From Robert Purviance1
[Baltimore, Maryland, June 14, 1792. “The 21st. of last month, I was informed by three reputable Merchants of this place, that there had been landed from on board the Sloop Ceres, Jno. T. Child, Master, from district of New Port, a quantity of Rum, part of which was said to be West India, and that they had cause to believe that the same was Rum distilled within the United States.… I was fully convinced of the deception, and accordingly directed the Inspector to make a seizure of the whole of the rum under that description, and likewise to proceed without loss of time to seize on the Sloop.…” Letter not found.]
Extract, Maryland Historical Society, Baltimore.
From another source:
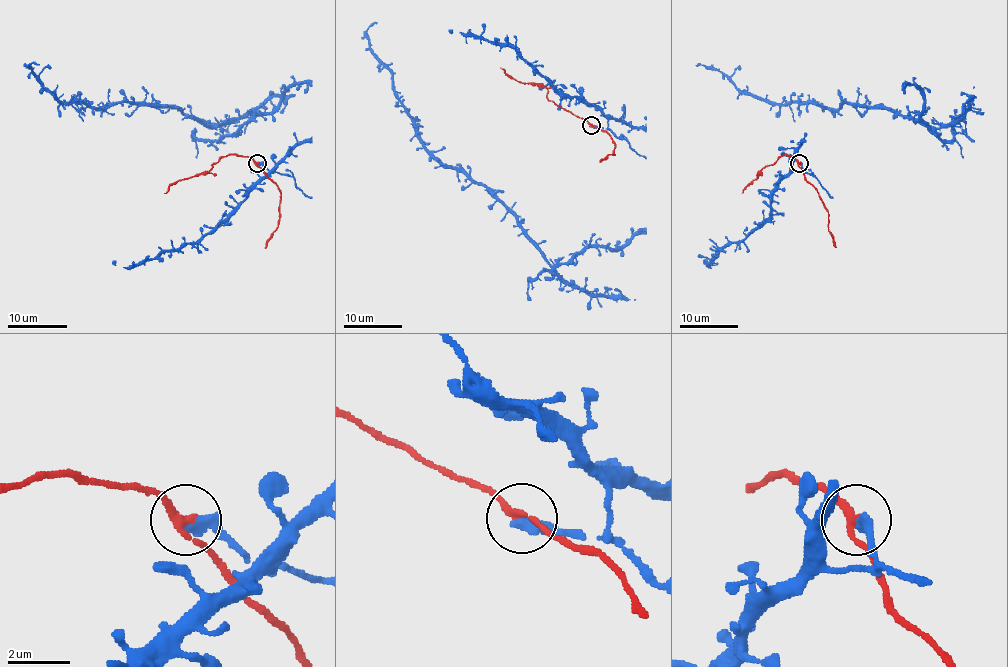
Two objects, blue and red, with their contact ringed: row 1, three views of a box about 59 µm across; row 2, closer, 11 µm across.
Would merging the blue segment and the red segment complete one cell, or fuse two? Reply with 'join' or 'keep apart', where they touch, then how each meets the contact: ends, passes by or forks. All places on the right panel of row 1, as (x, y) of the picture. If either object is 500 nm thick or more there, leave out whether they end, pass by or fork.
keep apart; place (799, 163); blue ends; red passes by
On June 4, 1792, Tench Coxe, in a letter to George Gale, supervisor of the revenue for the District of Maryland, marked “Confidential,” wrote:
“A Communication has been made from Providence Rhode Island, relative to the Seizure of a parcel of Rum belonging to Messrs. Clarke Nightingale and Bowen, alleged to be Spirits distilled in the United States which has paid duty altho it is in Casks marked as containing foreign Rum and accompanied with certificates for foreign Rum. It is proper that you be confidentially informed that Mr. Bowen who goes on to Baltimore has admitted that and declared to the Secretary that the Spirits are of the distillation of the United States and that he alleges the duty has been paid.
“On this Case two points occur. In the first place, the claimants will have to prove the payment of the Excise, and the greatest care will be requisite in regard to the proofs of the identity of the rum seized and of that which they shall prove to have paid the duty.… Should the Claimants prove this to be American rum, which has paid the duty and which may afterwards have been shifted with mercantile Views only the penalty … of five hundred Dollars will be incurred for ‘making use’ of ‘false’ and ‘untrue’ Certificates.
“There has appeared in the course of this Business some disposition to take the ground of the Casks, certificates, and spirits being conformable, and to trust to the Jury’s deciding on the quality of the Spirits, which (it seemed to be confided) is such as would prevent an unfavorable Verdi[c]t. This is intimated to put you on your guard. Should any such attempt be made you can rely on the Fact that the Spirits were distilled in the United States.
“It is not known whether this Seizure has taken place in the department of the Customs or the internal Revenue. If it should prove to be the former, a confidential communication of this letter will be necessary to General [Otho H.] Williams—as also to his or your Council.” (LC, RG 58, Letters of Commissioner of Revenue, 1792–1793, National Archives.)